Brandenburgs Innenminister René Wilke (SPD) hat die AfD-Landtagsfraktion für eine Veranstaltung mit dem österreichischen Rechtsextremisten Martin Sellner scharf kritisiert. Sellner war in der vergangenen Woche in Vetschau aufgetreten, nachdem die AfD-Landtagsabgeordnete Lena Kotré ihn eingeladen hatte.
Nach Angaben des Innenministeriums hatte Kotré die Einladung zunächst auf Druck der AfD-Bundesführung zurückgezogen, die Veranstaltung dann aber unter formal anderen Vorzeichen doch stattfinden lassen.
Wilke bezeichnete das Vorgehen als „rein taktisches Lavieren“. Der AfD-Landesverband habe „den Pfad der Rechtsstaatlichkeit weit hinter sich gelassen“. Kotré habe sich mit Sellner solidarisiert und dessen Forderungen entgegen der Feststellung des Bundesverwaltungsgerichts als nicht verfassungswidrig bezeichnet.
Konkrete Kritikpunkte
Der Minister wandte sich gegen Sellners Position, Zugehörigkeit zur Gesellschaft über biologische Abstammung zu definieren. Wilke betonte, der deutsche Staat basiere „nicht auf Selektion nach Abstammung, sondern auf dem Bekenntnis zu gemeinsamen Werten“.

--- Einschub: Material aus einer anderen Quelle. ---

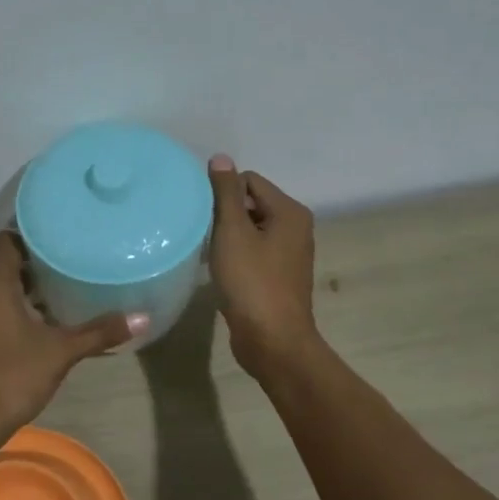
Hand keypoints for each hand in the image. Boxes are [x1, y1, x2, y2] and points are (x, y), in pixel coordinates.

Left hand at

Besonders kritisierte Wilke Sellners Forderung, „millionenfach abzuschieben, bis die Startbahn glüht“. Dies sei keine rechtsstaatliche Politik, sondern eine „Phantasie der Massenvertreibung“. In einer Demokratie entscheide das Gesetz nach individueller Prüfung, nicht nach Massenkategorien.
Wilke bezog sich zudem auf Äußerungen Kotrés bei der Veranstaltung, wonach eine Bevölkerung von 60 Millionen Deutschen „auch erst einmal reichen würde“. Der Minister warnte vor den Folgen einer solchen Bevölkerungsreduktion für Wirtschaft, Pflege und Sozialsystem.
Das Verhalten Kotrés sage „alles über die AfD in Brandenburg“, so der Innenminister. Er betonte die besondere Bedeutung seiner Kritik am heutigen 27. Januar, dem 81. Jahrestag der Befreiung des Konzentrationslagers Auschwitz.